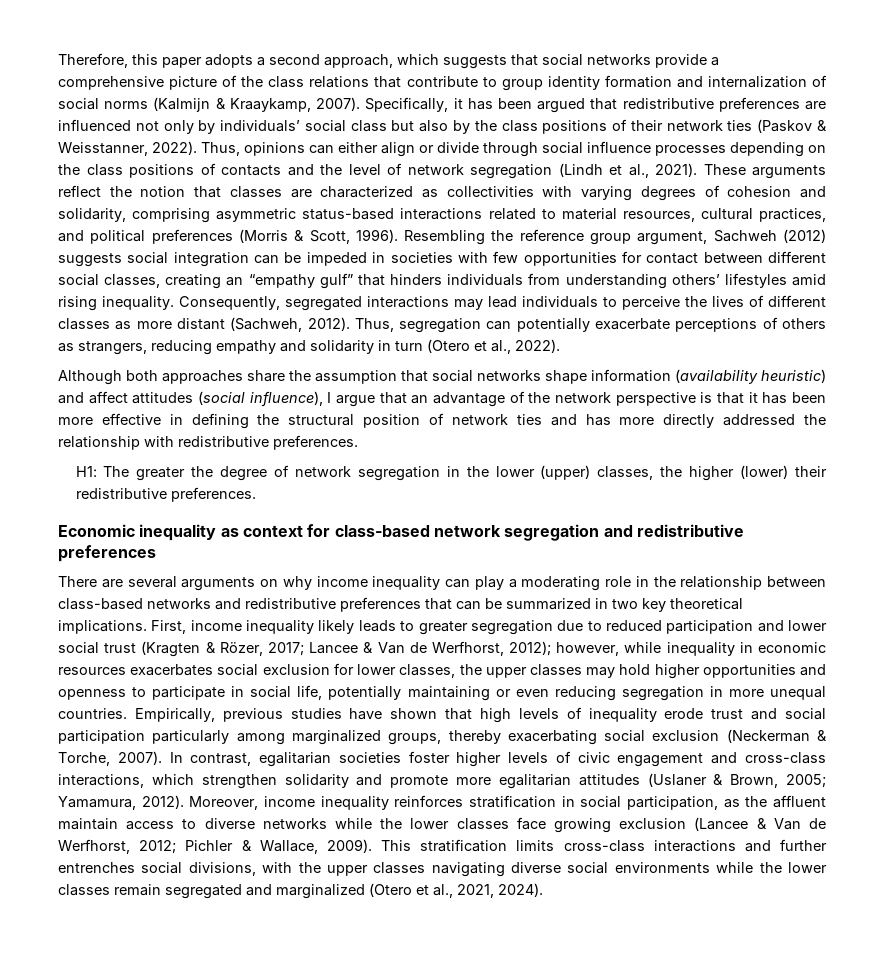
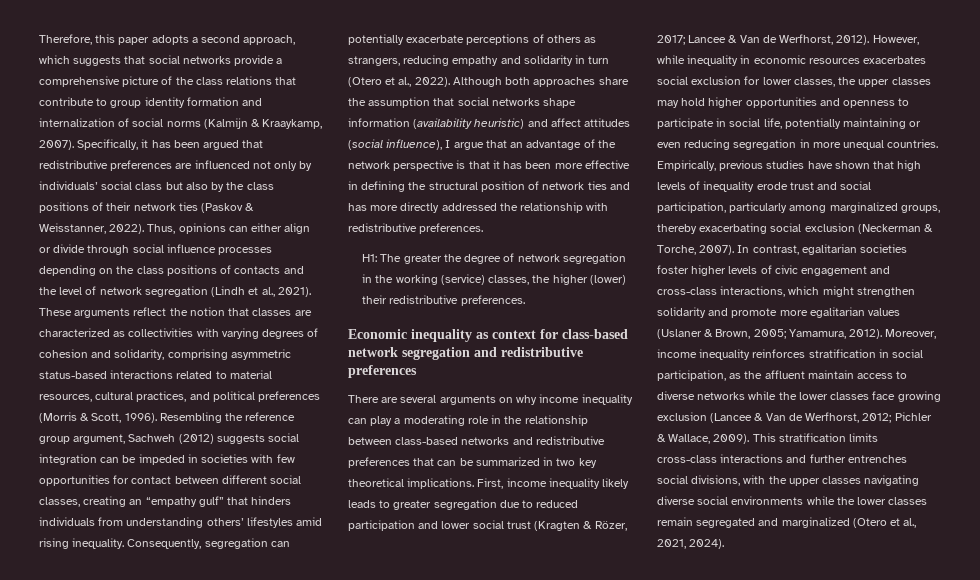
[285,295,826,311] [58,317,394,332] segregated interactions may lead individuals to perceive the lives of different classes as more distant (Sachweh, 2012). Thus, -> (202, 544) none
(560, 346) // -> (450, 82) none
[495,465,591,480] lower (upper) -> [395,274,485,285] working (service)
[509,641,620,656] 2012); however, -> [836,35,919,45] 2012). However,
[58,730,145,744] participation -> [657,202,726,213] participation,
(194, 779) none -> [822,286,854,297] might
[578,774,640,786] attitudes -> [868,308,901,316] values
========
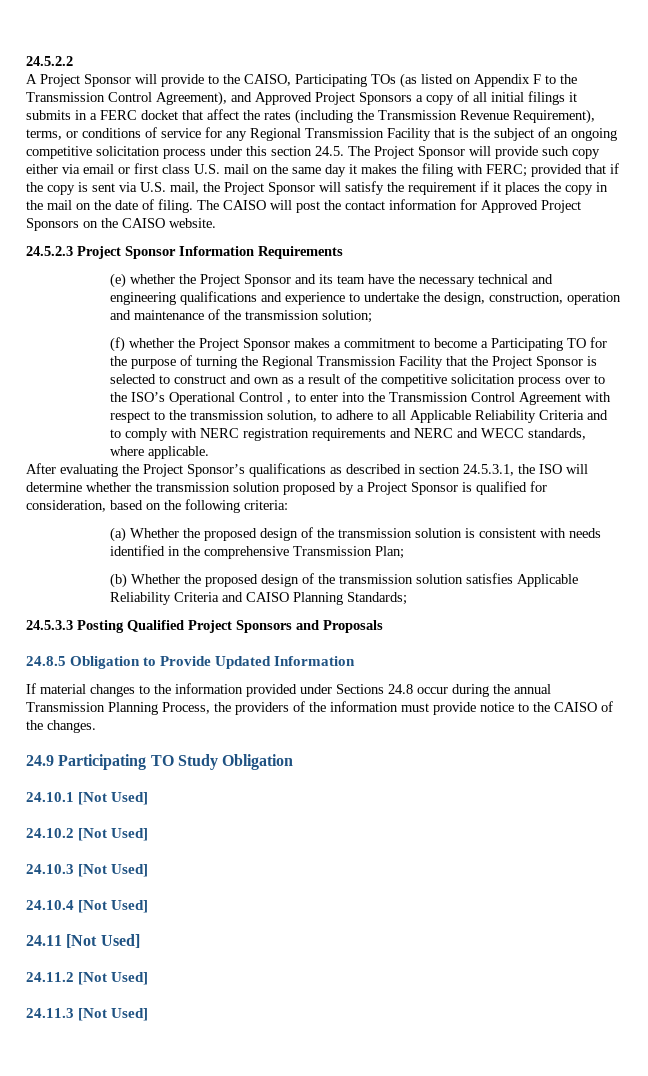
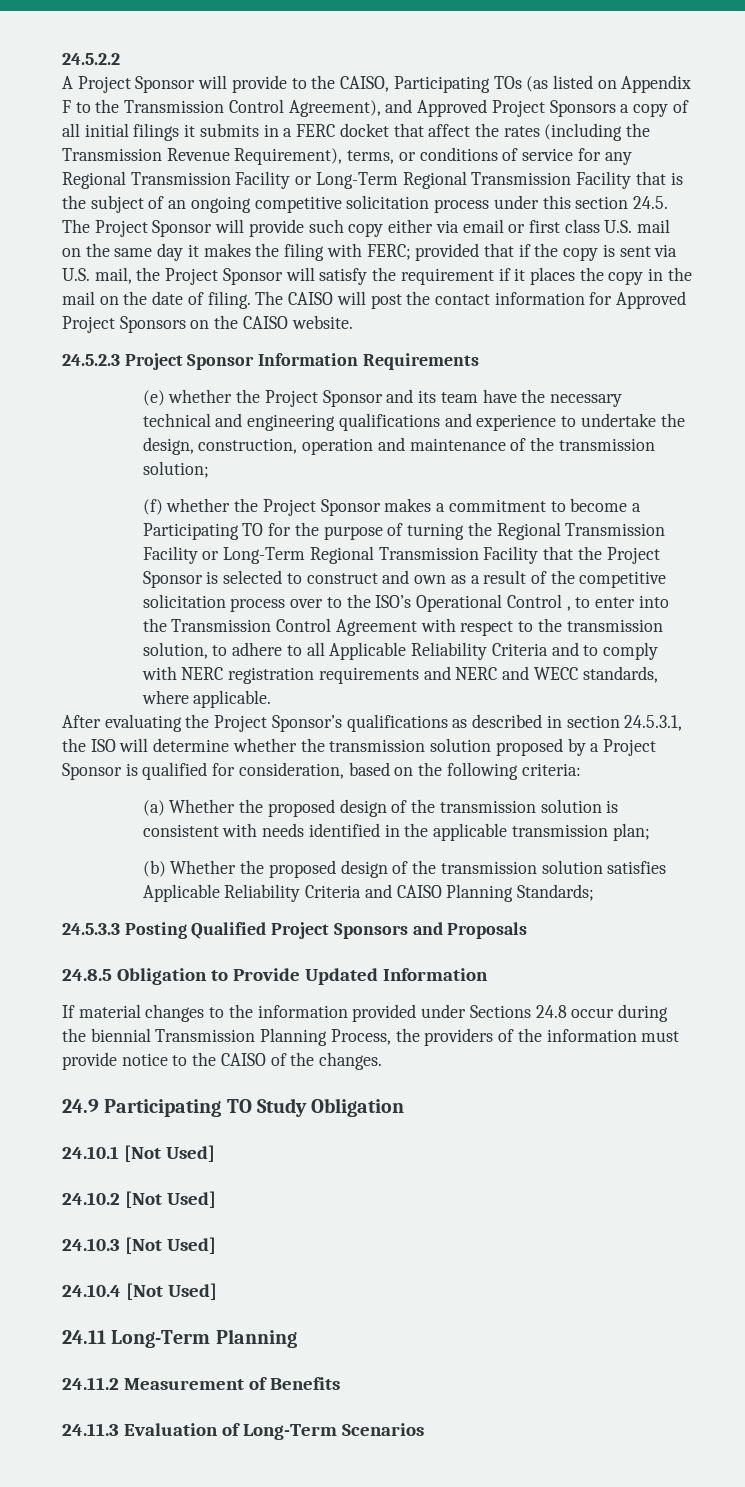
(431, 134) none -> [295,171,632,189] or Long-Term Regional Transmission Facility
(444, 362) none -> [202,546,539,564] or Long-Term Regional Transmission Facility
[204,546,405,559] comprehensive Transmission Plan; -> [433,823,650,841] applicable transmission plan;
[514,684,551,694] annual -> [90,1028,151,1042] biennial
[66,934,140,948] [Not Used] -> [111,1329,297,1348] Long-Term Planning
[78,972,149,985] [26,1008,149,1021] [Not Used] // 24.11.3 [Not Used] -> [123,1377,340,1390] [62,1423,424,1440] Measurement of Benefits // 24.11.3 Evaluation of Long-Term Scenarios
========
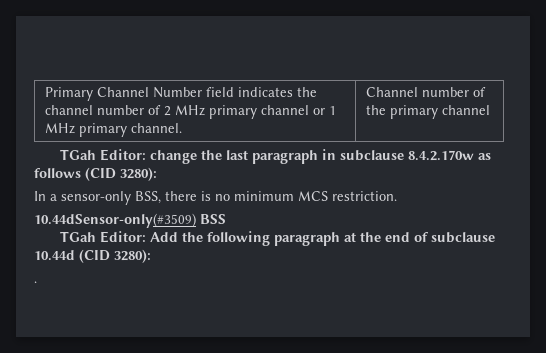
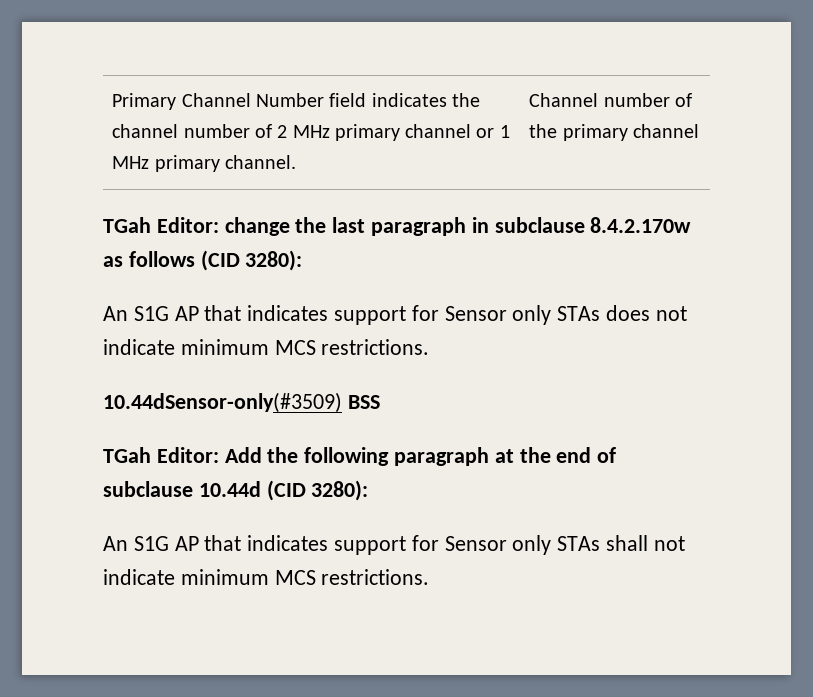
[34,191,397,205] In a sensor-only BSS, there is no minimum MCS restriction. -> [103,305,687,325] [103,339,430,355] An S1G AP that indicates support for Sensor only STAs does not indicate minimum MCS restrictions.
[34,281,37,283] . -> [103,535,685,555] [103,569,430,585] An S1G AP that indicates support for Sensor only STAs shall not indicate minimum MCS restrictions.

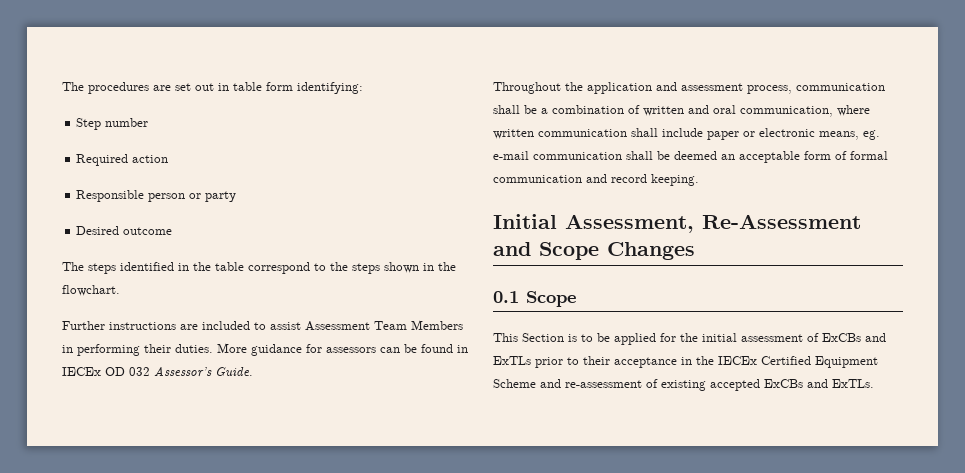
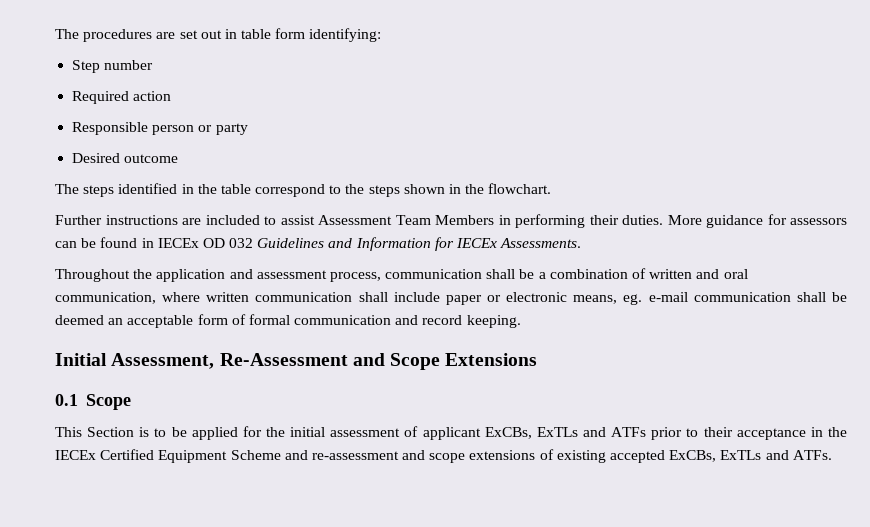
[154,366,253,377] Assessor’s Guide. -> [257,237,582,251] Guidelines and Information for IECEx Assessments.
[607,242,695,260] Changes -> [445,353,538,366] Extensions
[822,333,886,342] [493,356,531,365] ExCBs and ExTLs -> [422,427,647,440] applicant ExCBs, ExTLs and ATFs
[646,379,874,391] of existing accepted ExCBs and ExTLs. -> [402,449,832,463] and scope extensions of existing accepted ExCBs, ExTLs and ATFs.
========
▸ **ASSIGNED TASK**
Please determine how many lines of the listing above include the word "Facility" and state only that number.

▸ **FINAL ANSWER**
2